Top of DATASET

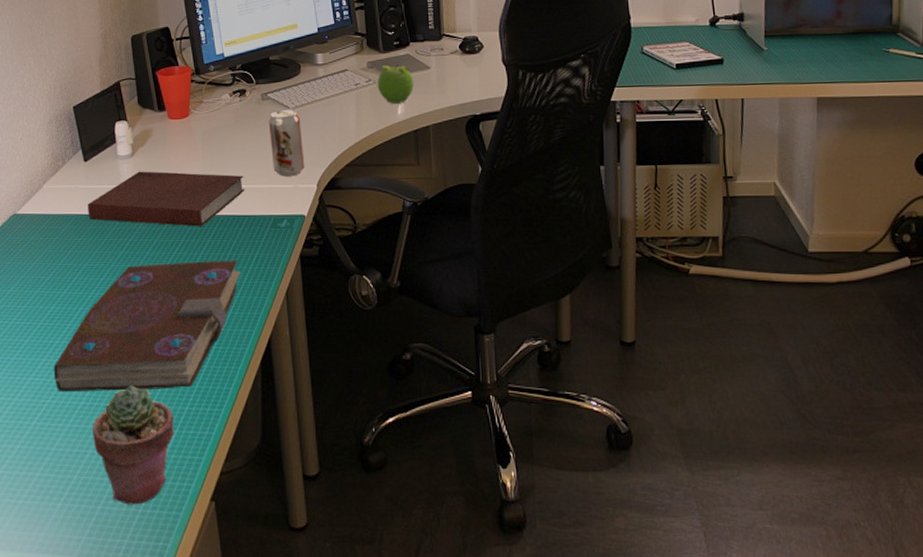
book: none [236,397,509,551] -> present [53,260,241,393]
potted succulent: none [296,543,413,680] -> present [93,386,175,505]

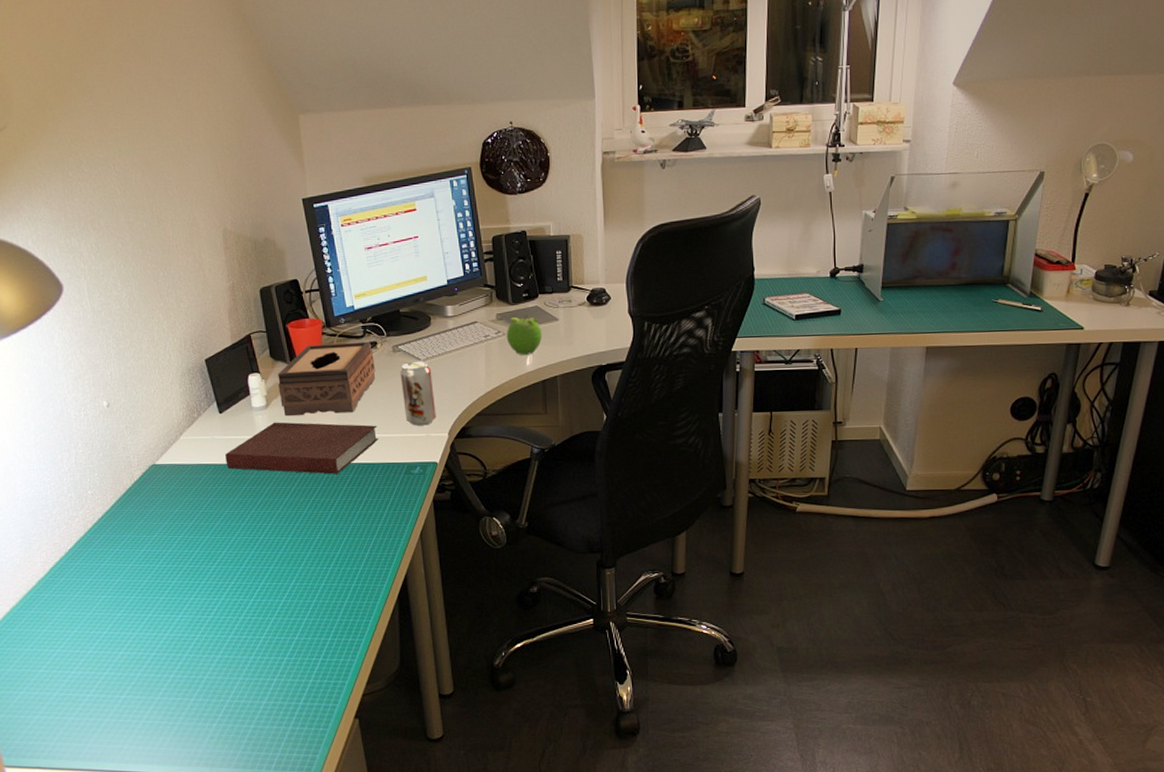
book: present [53,260,241,393] -> none [201,505,377,628]
potted succulent: present [93,386,175,505] -> none [242,620,319,724]
tissue box: none [145,89,244,166] -> present [278,341,376,417]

Bottom of DATASET

=== AIM OF THE TASK ===
Every line above should be transcribed word for word; leave the pictures out.

=== WRITTEN SOLUTION ===
book: none [236,397,509,551] -> present [53,260,241,393]
potted succulent: none [296,543,413,680] -> present [93,386,175,505]

book: present [53,260,241,393] -> none [201,505,377,628]
potted succulent: present [93,386,175,505] -> none [242,620,319,724]
tissue box: none [145,89,244,166] -> present [278,341,376,417]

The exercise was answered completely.